**Task instructions**
Reproduce the data below word for word, setting aside any picture it holds.

(Dataset entries)

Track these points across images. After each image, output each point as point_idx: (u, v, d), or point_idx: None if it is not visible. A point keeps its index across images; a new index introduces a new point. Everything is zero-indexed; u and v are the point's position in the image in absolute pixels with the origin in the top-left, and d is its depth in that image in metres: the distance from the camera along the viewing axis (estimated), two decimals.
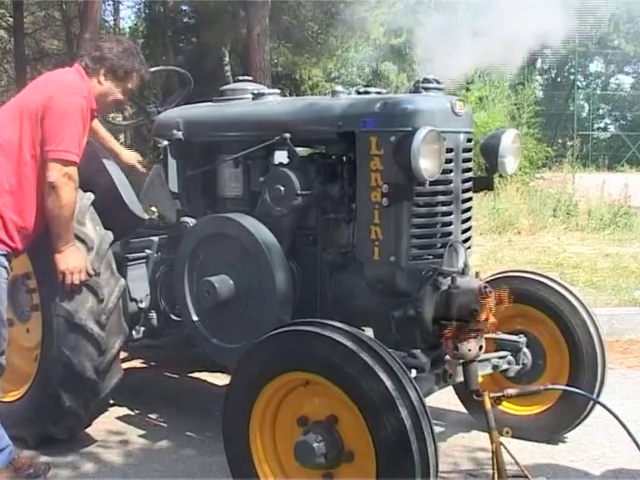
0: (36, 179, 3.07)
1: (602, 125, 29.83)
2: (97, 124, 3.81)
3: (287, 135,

**Result of the task**
Track these points across images. After each image, output each point as point_idx: (u, v, d), or point_idx: None if it is not visible. A point keeps its index across images; a new index introduces a new point. Everything is zero-indexed; u and v are the point's position in the image in absolute pixels with the origin in the top-left, and d is its depth in that image in metres: the distance from the camera along the viewing axis (estimated), two decimals.
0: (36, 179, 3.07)
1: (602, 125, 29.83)
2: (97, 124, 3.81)
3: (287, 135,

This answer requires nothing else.